### Exercise directions
Would you reproduce, word for word, only the lines running from the top of the data through the line containing "Sethuraman denied his involvement.", and none of the pictures?
-------- Given data --------
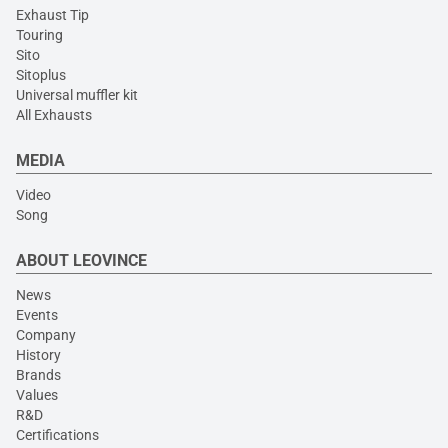
Exhaust Tip
Touring
Sito
Sitoplus
Universal muffler kit
All Exhausts
MEDIA
Video
Song
ABOUT LEOVINCE
News
Events
Company
History
Brands
Values
R&D
Certifications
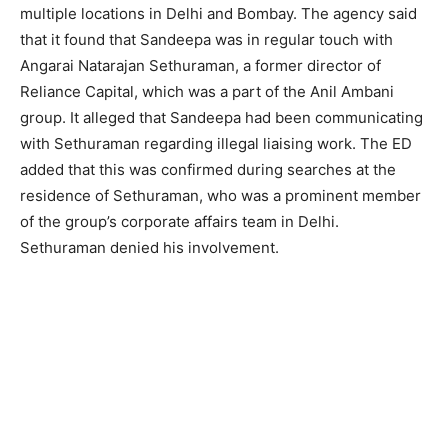
multiple locations in Delhi and Bombay. The agency said
that it found that Sandeepa was in regular touch with
Angarai Natarajan Sethuraman, a former director of
Reliance Capital, which was a part of the Anil Ambani
group. It alleged that Sandeepa had been communicating
with Sethuraman regarding illegal liaising work. The ED
added that this was confirmed during searches at the
residence of Sethuraman, who was a prominent member
of the group’s corporate affairs team in Delhi.
Sethuraman denied his involvement.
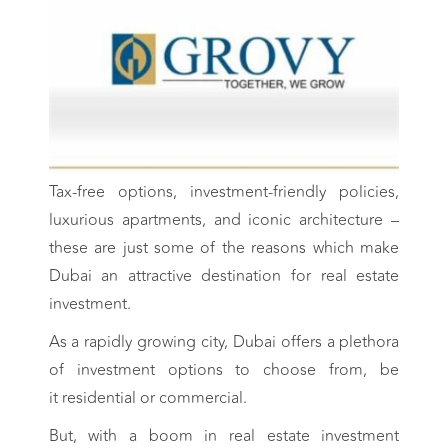
Tax-free options, investment-friendly policies,
luxurious apartments, and iconic architecture –
these are just some of the reasons which make
Dubai an attractive destination for real estate
investment.
As a rapidly growing city, Dubai offers a plethora
of investment options to choose from, be
it residential or commercial.
But, with a boom in real estate investment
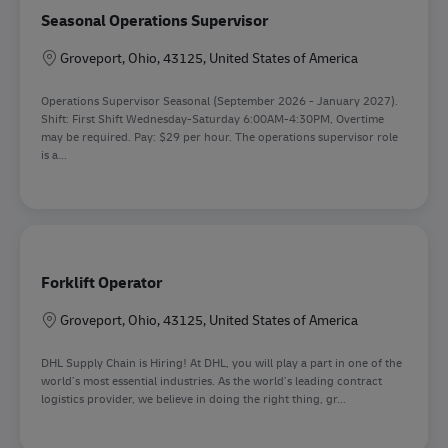
Seasonal Operations Supervisor
Location
Groveport, Ohio, 43125, United States of America
Operations Supervisor Seasonal (September 2026 - January 2027).
Shift: First Shift Wednesday-Saturday 6:00AM-4:30PM, Overtime
may be required. Pay: $29 per hour. The operations supervisor role
is a...
Forklift Operator
Location
Groveport, Ohio, 43125, United States of America
DHL Supply Chain is Hiring! At DHL, you will play a part in one of the
world’s most essential industries. As the world’s leading contract
logistics provider, we believe in doing the right thing, gr...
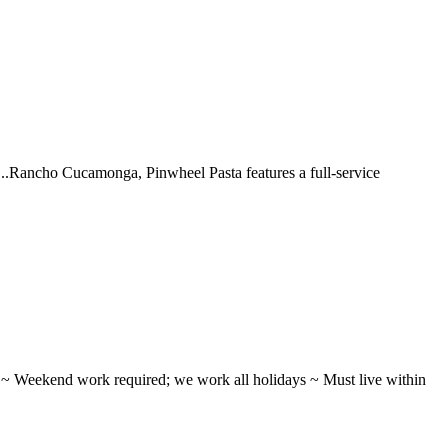
 ...Rancho Cucamonga, Pinwheel Pasta features a full-service
ifts ~ Weekend work required; we work all holidays ~ Must live within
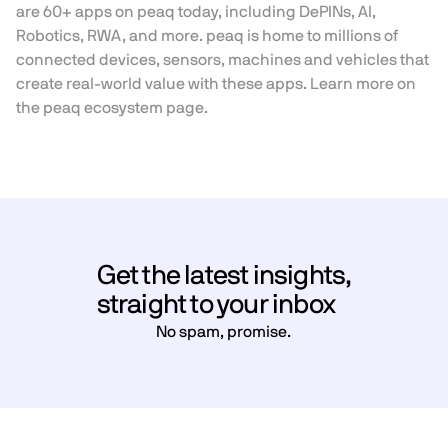
are 60+ apps on peaq today, including DePINs, AI,
Robotics, RWA, and more. peaq is home to millions of
connected devices, sensors, machines and vehicles that
create real-world value with these apps. Learn more on
the
peaq ecosystem page.
Get the latest insights,
straight to your inbox
No spam, promise.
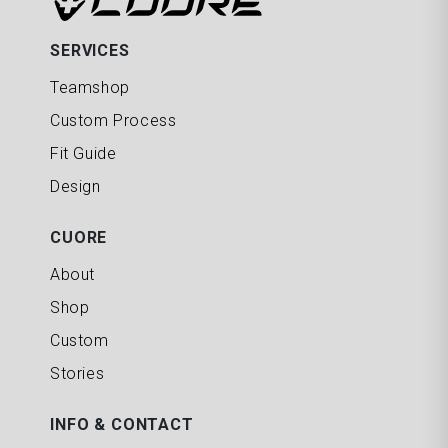
SERVICES
Teamshop
Custom Process
Fit Guide
Design
CUORE
About
Shop
Custom
Stories
INFO & CONTACT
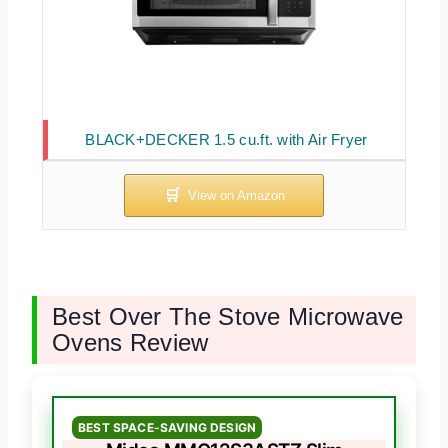
BLACK+DECKER 1.5 cu.ft. with Air Fryer
Best Over The Stove Microwave
Ovens Review
BEST SPACE-SAVING DESIGN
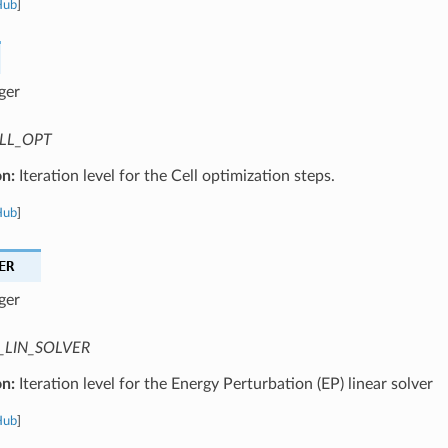
Hub
]
ger
LL_OPT
on:
Iteration level for the Cell optimization steps.
Hub
]
ER
ger
_LIN_SOLVER
on:
Iteration level for the Energy Perturbation (EP) linear solver
Hub
]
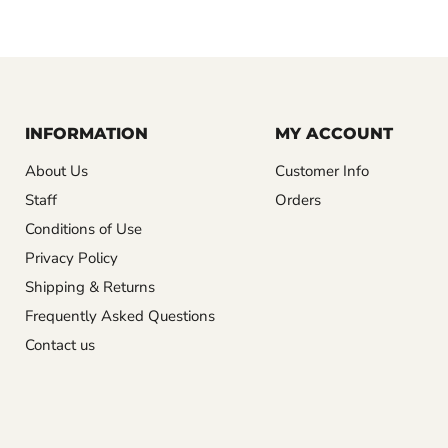
INFORMATION
MY ACCOUNT
About Us
Customer Info
Staff
Orders
Conditions of Use
Privacy Policy
Shipping & Returns
Frequently Asked Questions
Contact us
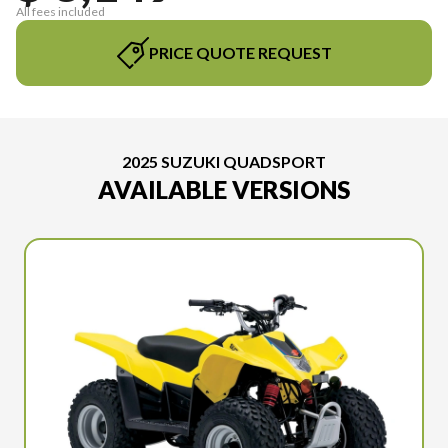
All fees included
PRICE QUOTE REQUEST
2025 SUZUKI QUADSPORT
AVAILABLE VERSIONS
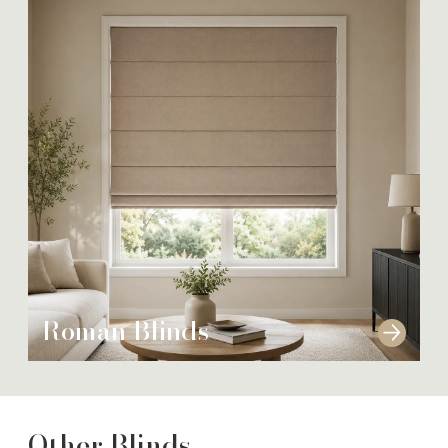
Roman Blinds
Other Blinds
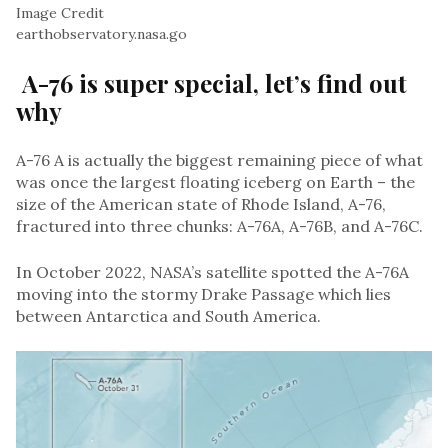
Image Credit
earthobservatory.nasa.go
A-76 is super special, let’s find out
why
A-76 A is actually the biggest remaining piece of what
was once the largest floating iceberg on Earth – the
size of the American state of Rhode Island, A-76,
fractured into three chunks: A-76A, A-76B, and A-76C.
In October 2022, NASA’s satellite spotted the A-76A
moving into the stormy Drake Passage which lies
between Antarctica and South America.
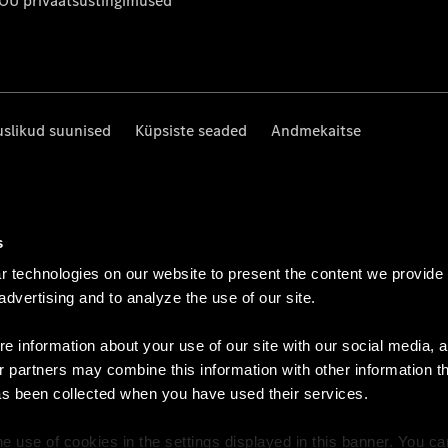
 OÜ privaatsustingimused
uslikud suunised
Küpsiste seaded
Andmekaitse
s
 technologies on our website to present the content we provide
 advertising and to analyze the use of our site.
e information about your use of our site with our social media, a
r partners may combine this information with other information t
as been collected when you have used their services.
e use of cookies in the settings displayed in this banner. You c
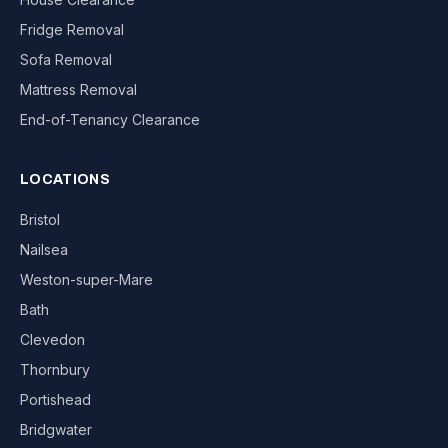
Fridge Removal
Sofa Removal
Mattress Removal
End-of-Tenancy Clearance
LOCATIONS
Bristol
Nailsea
Weston-super-Mare
Bath
Clevedon
Thornbury
Portishead
Bridgwater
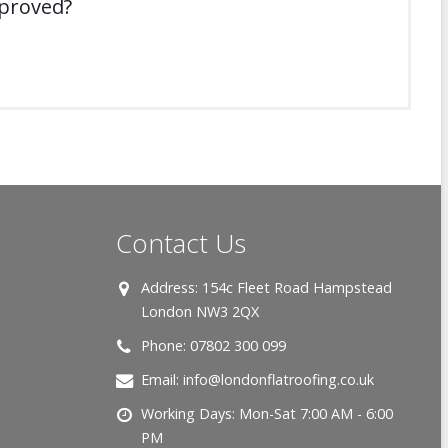
mproved?
Contact Us
Address:
154c Fleet Road Hampstead
London NW3 2QX
Phone:
07802 300 099
Email:
info@londonflatroofing.co.uk
Working Days:
Mon-Sat 7:00 AM - 6:00
PM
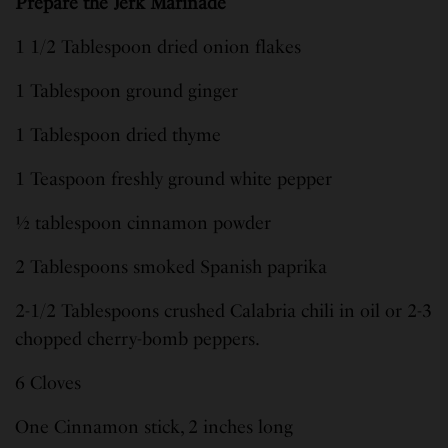
Prepare the Jerk Marinade
1 1/2 Tablespoon dried onion flakes
1 Tablespoon ground ginger
1 Tablespoon dried thyme
1 Teaspoon freshly ground white pepper
½ tablespoon cinnamon powder
2 Tablespoons smoked Spanish paprika
2-1/2 Tablespoons crushed Calabria chili in oil or 2-3
chopped cherry-bomb peppers.
6 Cloves
One Cinnamon stick, 2 inches long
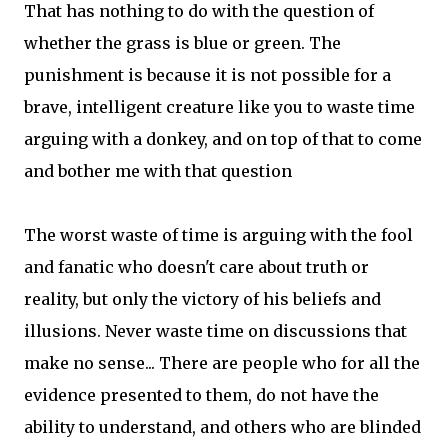
That has nothing to do with the question of
whether the grass is blue or green. The
punishment is because it is not possible for a
brave, intelligent creature like you to waste time
arguing with a donkey, and on top of that to come
and bother me with that question
The worst waste of time is arguing with the fool
and fanatic who doesn't care about truth or
reality, but only the victory of his beliefs and
illusions. Never waste time on discussions that
make no sense... There are people who for all the
evidence presented to them, do not have the
ability to understand, and others who are blinded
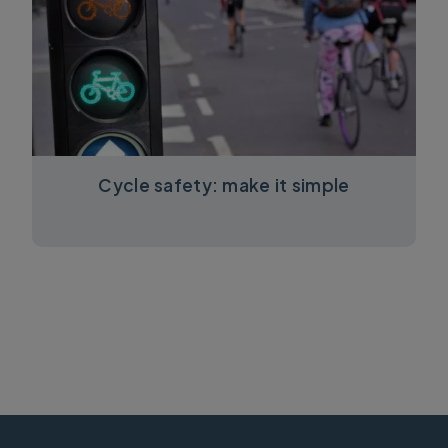
Cycle safety: make it simple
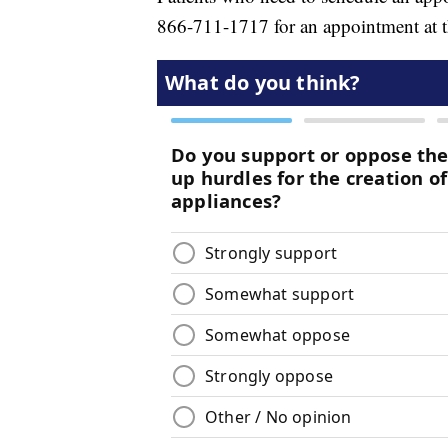
866-711-1717 for an appointment at t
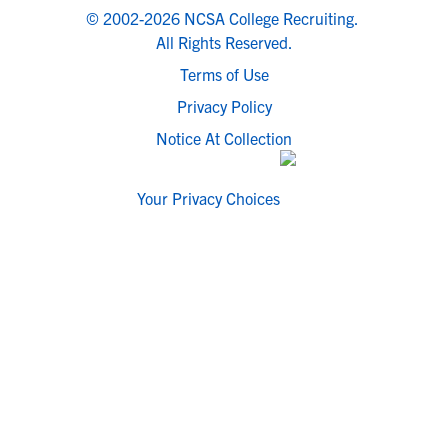
© 2002-2026 NCSA College Recruiting.
All Rights Reserved.
Terms of Use
Privacy Policy
Notice At Collection
Your Privacy Choices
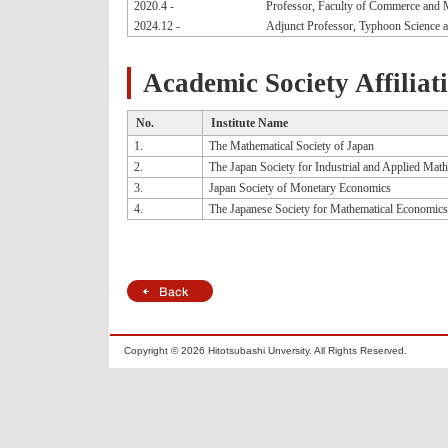
2020.4 -
Professor, Faculty of Commerce and 
2024.12 -
Adjunct Professor, Typhoon Science 
Academic Society Affiliat
No.
Institute Name
1.
The Mathematical Society of Japan
2.
The Japan Society for Industrial and Applied Mat
3.
Japan Society of Monetary Economics
4.
The Japanese Society for Mathematical Economics
Copyright ©
2026 Hitotsubashi Unversity. All Rights Reserved.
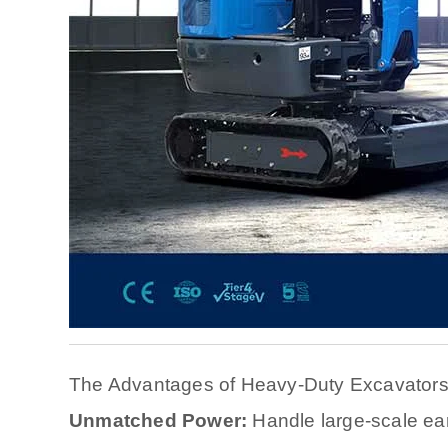
The Advantages of Heavy-Duty Excavator
Unmatched Power:
Handle large-scale ea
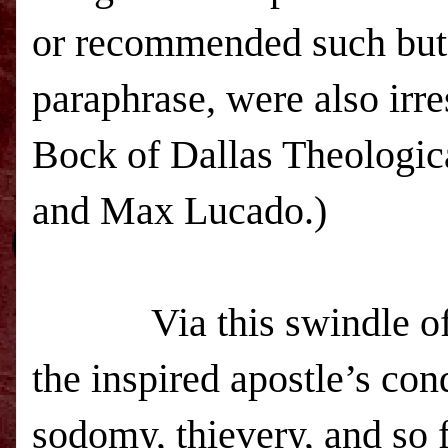
or recommended such butc
paraphrase, were also irr
Bock of Dallas Theologic
and Max Lucado.)
Via this swindle of wo
the inspired apostle’s con
sodomy, thievery, and so f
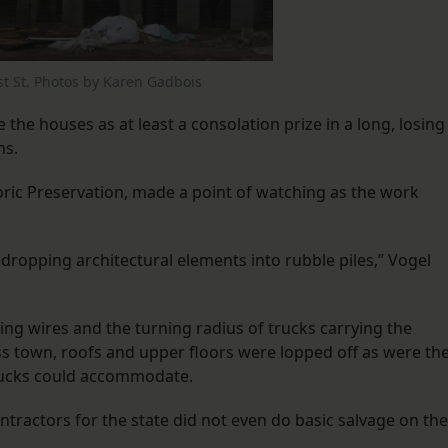
st St. Photos by Karen Gadbois
 the houses as at least a consolation prize in a long, losing
ns.
toric Preservation, made a point of watching as the work
opping architectural elements into rubble piles,” Vogel
ng wires and the turning radius of trucks carrying the
 town, roofs and upper floors were lopped off as were th
rucks could accommodate.
tractors for the state did not even do basic salvage on the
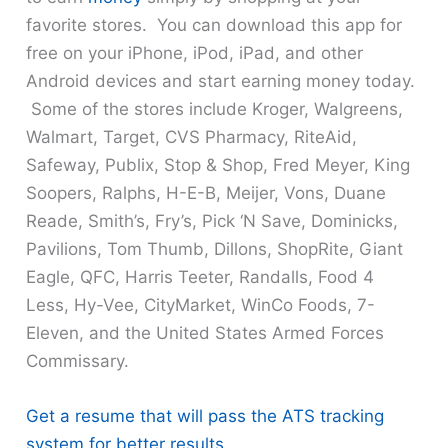
favorite stores. You can download this app for
free on your iPhone, iPod, iPad, and other
Android devices and start earning money today.
Some of the stores include Kroger, Walgreens,
Walmart, Target, CVS Pharmacy, RiteAid,
Safeway, Publix, Stop & Shop, Fred Meyer, King
Soopers, Ralphs, H-E-B, Meijer, Vons, Duane
Reade, Smith’s, Fry’s, Pick ‘N Save, Dominicks,
Pavilions, Tom Thumb, Dillons, ShopRite, Giant
Eagle, QFC, Harris Teeter, Randalls, Food 4
Less, Hy-Vee, CityMarket, WinCo Foods, 7-
Eleven, and the United States Armed Forces
Commissary.
Get a resume that will pass the ATS tracking
system for better results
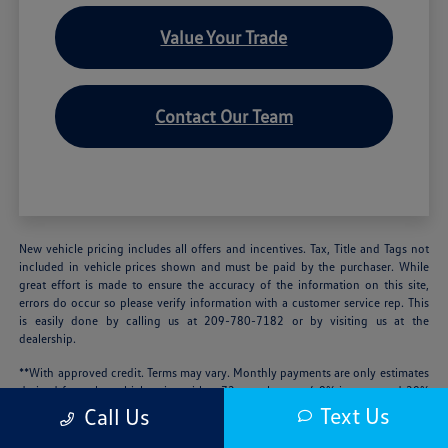
Value Your Trade
Contact Our Team
New vehicle pricing includes all offers and incentives. Tax, Title and Tags not
included in vehicle prices shown and must be paid by the purchaser. While
great effort is made to ensure the accuracy of the information on this site,
errors do occur so please verify information with a customer service rep. This
is easily done by calling us at 209-780-7182 or by visiting us at the
dealership.
**With approved credit. Terms may vary. Monthly payments are only estimates
derived from the vehicle price with a 72 month term, 4.9% interest and 20%
downpayment.
Text Us
Call Us
We’re sorry, availability of some equipment, options or features may be limited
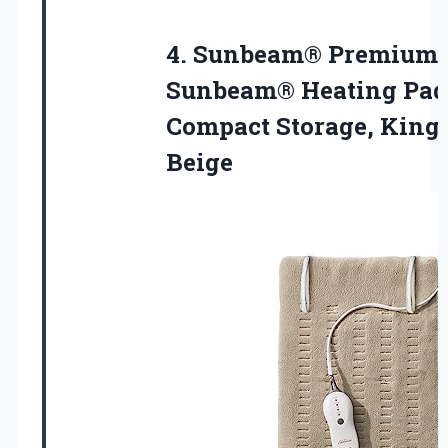
4.
Sunbeam® Premium
Sunbeam® Heating
Pad
Compact Storage, King 
Beige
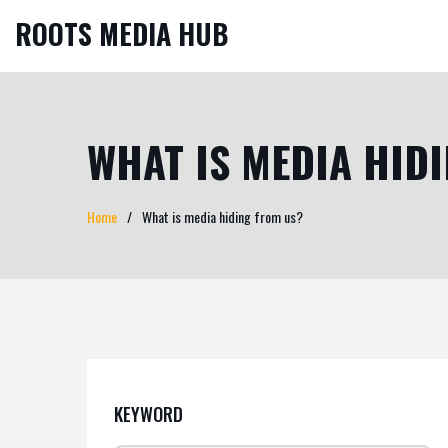
ROOTS MEDIA HUB
WHAT IS MEDIA HID
Home
What is media hiding from us?
KEYWORD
--------
### Task answer
Exhaust Tip
Touring
Sito
Sitoplus
Universal muffler kit
All Exhausts
MEDIA
Video
Song
ABOUT LEOVINCE
News
Events
Company
History
Brands
Values
R&D
Certifications
multiple locations in Delhi and Bombay. The agency said
that it found that Sandeepa was in regular touch with
Angarai Natarajan Sethuraman, a former director of
Reliance Capital, which was a part of the Anil Ambani
group. It alleged that Sandeepa had been communicating
with Sethuraman regarding illegal liaising work. The ED
added that this was confirmed during searches at the
residence of Sethuraman, who was a prominent member
of the group’s corporate affairs team in Delhi.
Sethuraman denied his involvement.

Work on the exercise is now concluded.